Once you've done that, you're ready to terminate that interactive job, and start a dedicated PostgreSQL server job.

$ pg_ctl stop -D $DB_DIR
$ logout

Start PostgreSQL in a job#

You can use the following postgresql.sbatch job as a template:

#!/bin/bash

#SBATCH --job-name=postgresql
#SBATCH --time=8:0:0
#SBATCH --dependency=singleton

export DB_DIR=$SCRATCH/db

ml system postgresql

postgres -i -D $DB_DIR

and submit it with:

$ sbatch postgresql.sbatch

Concurrent instances will lead to data corruption

An important thing to keep in mind is that having multiple instances of a PostgreSQL server running at the same time, using the same database files, will certainly lead to catastrophic situations and the corruption of those files.

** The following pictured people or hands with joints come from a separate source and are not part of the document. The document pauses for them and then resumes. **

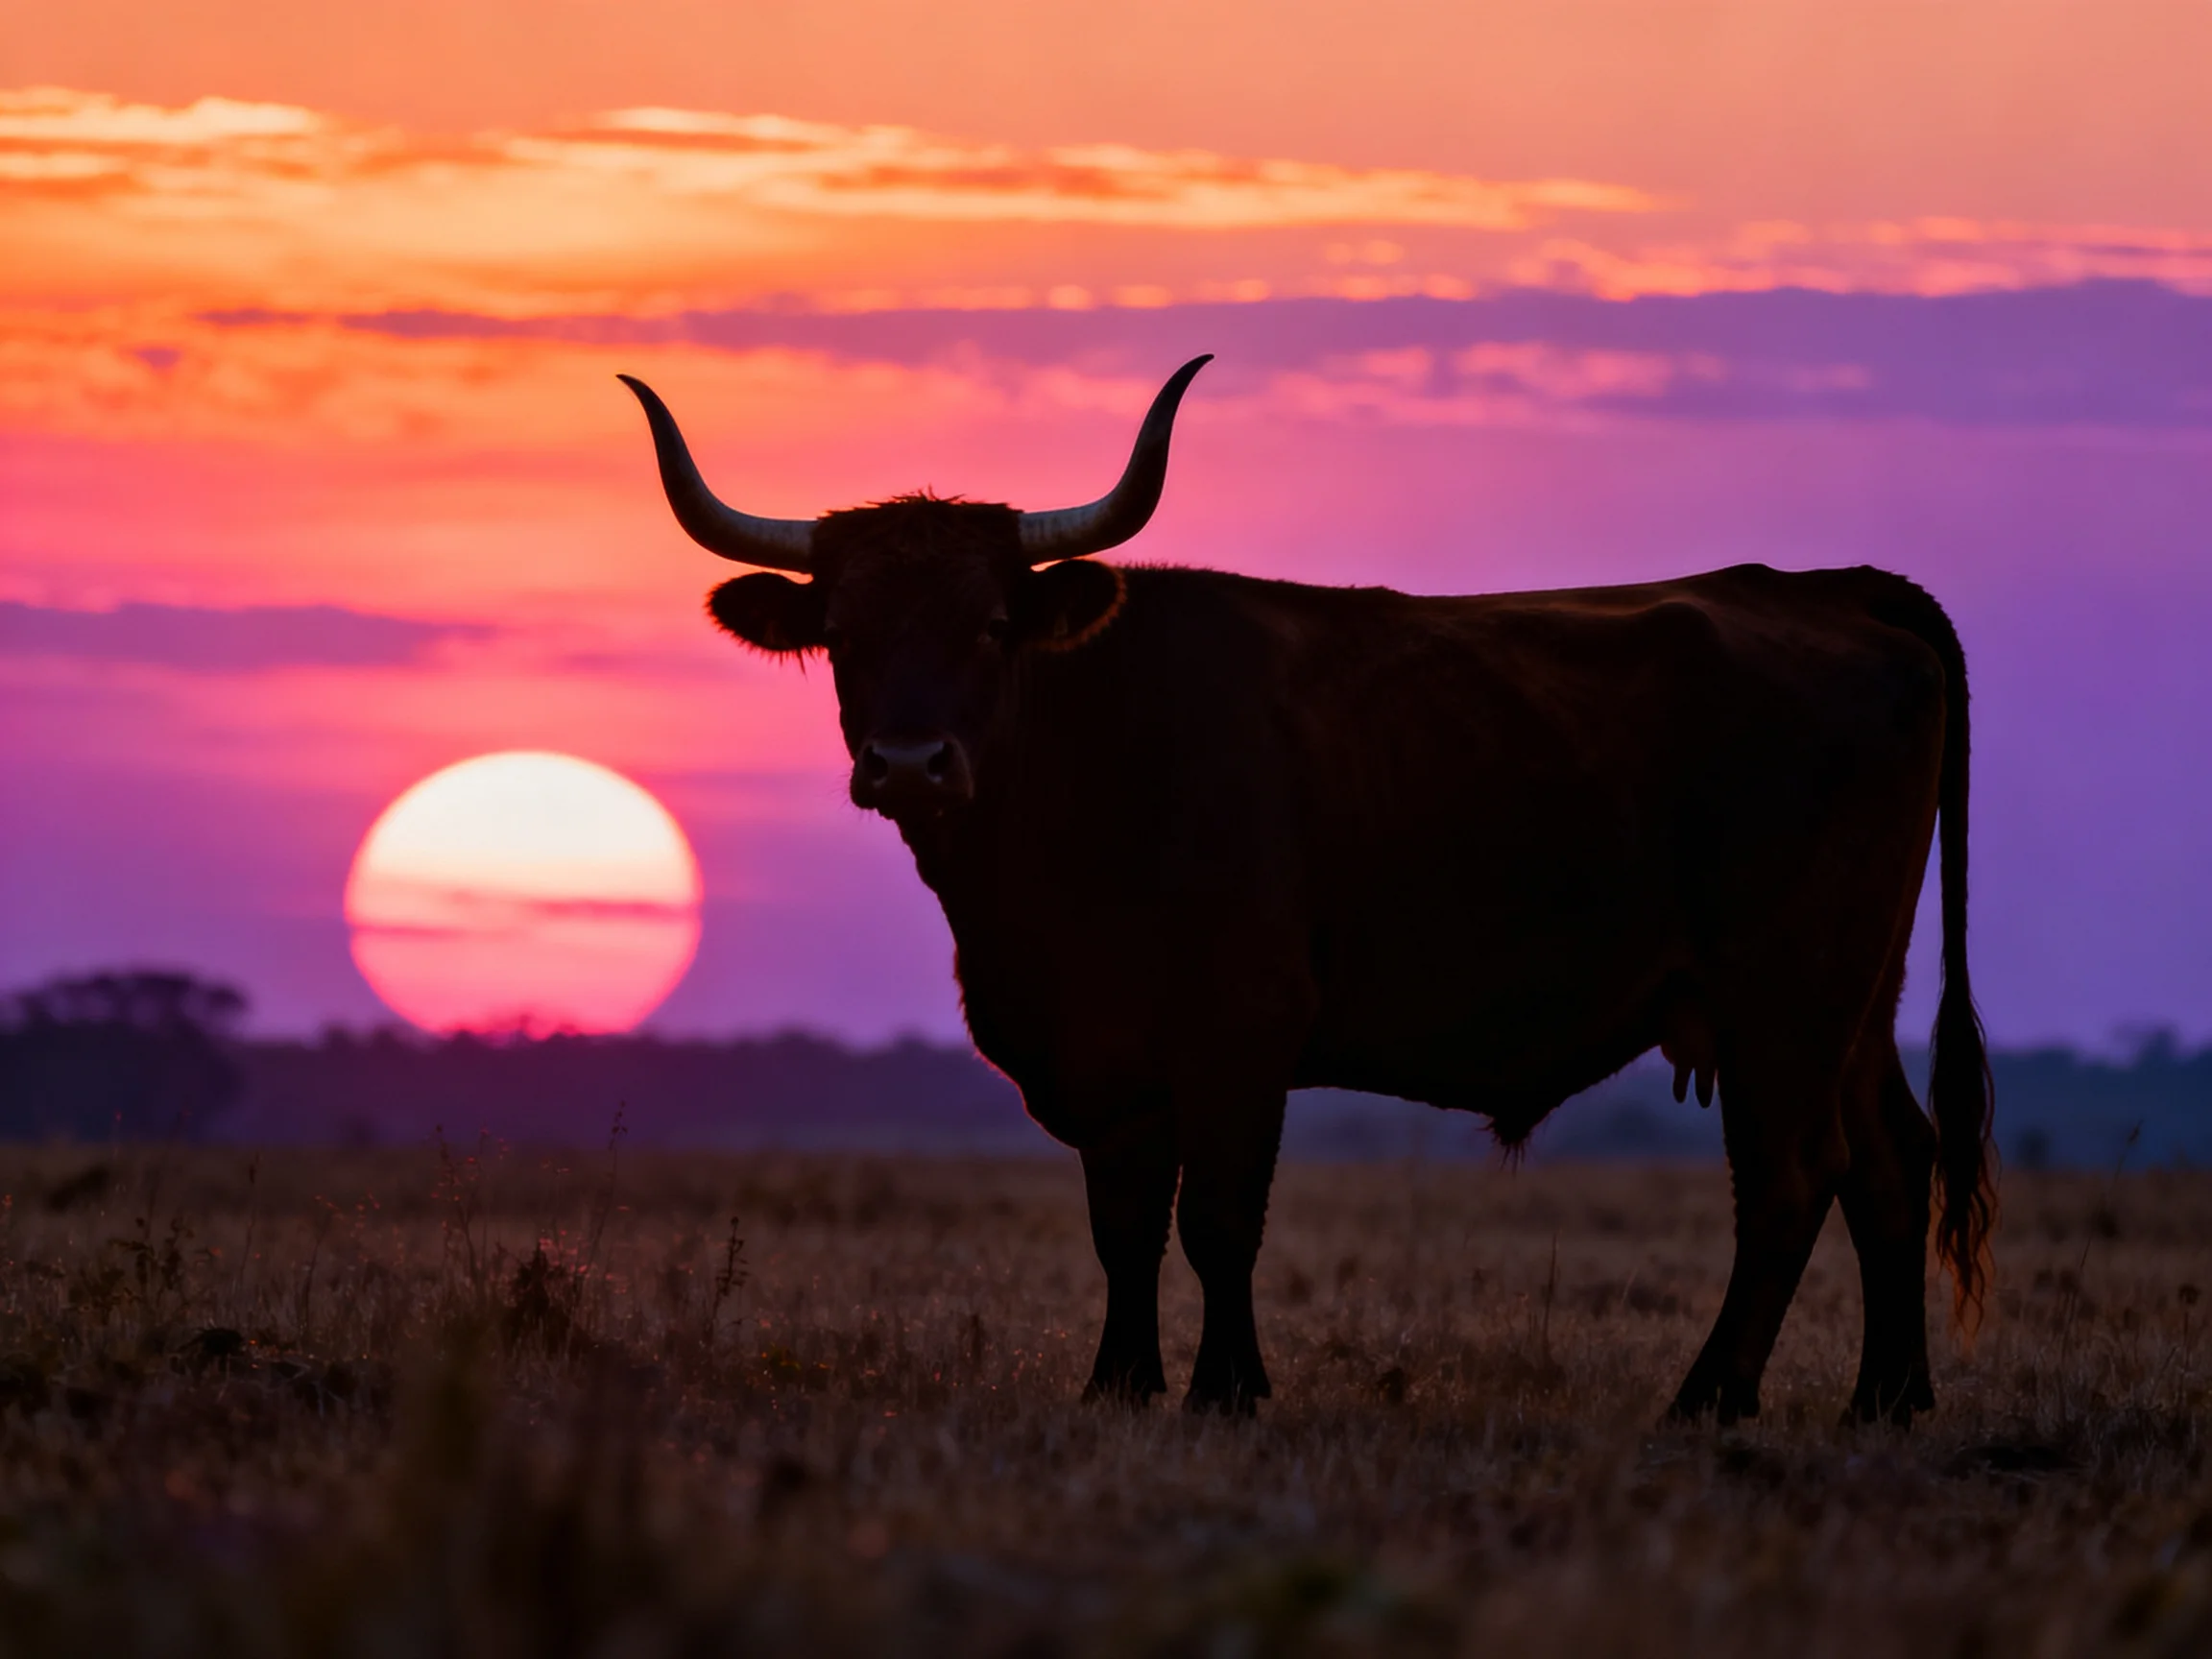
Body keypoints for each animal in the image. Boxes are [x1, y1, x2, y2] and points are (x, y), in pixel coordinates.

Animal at [620, 356, 1995, 1425]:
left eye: (992, 624)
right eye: (846, 631)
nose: (910, 762)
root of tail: (1830, 590)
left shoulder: (1240, 1029)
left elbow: (1220, 1217)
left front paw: (1227, 1390)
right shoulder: (1111, 1058)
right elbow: (1125, 1221)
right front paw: (1119, 1386)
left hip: (1786, 994)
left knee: (1791, 1176)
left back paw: (1709, 1398)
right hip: (1854, 997)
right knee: (1890, 1158)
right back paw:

To prevent this from happening, the --dependency=singleton job submission option will make sure that only one instance of that job (based on its name and user) will run at any given time.

Connect to the running instance#

Now, from any node on Sherlock, whether from a login node, an interactive job, or a batch job, using the mysql CLI or any application binding in any language, you should be able to connect to your running PostgreSQL instance,

First, identify the node your job is running on with squeue:

$ squeue -u $USER -n postgresql
             JOBID PARTITION       NAME     USER ST       TIME  NODES NODELIST(REASON)
          21383445    normal postgresql   kilian  R       0:07      1 sh-01-02

and then, point your PostgreSQL client to that node:

$ ml system postgresql
$ psql -h sh-06-34  test_db
Password:
psql (10.5)
Type "help" for help.

test_db=#

That's it! You can now run SQL queries from anywhere on Sherlock to your own PostgreSQL instance.

Persistent DB instances#

SQL data is persistent

All the data you import in your SQL databases will be persistent across jobs. Meaning that you can run a PostgreSQL server job for the day, import data in its database, stop the job, and resubmit the same PostgreSQL server job the next day: all your data will still be there as long as the location you've chosen for your database (the $DB_DIR defined in the Preparation steps) is on a persistent storage location.

If you need database access for more than the maximum runtime of a job, you can use the instructions provided to define self-resubmitting recurring jobs and submit long-running database instances.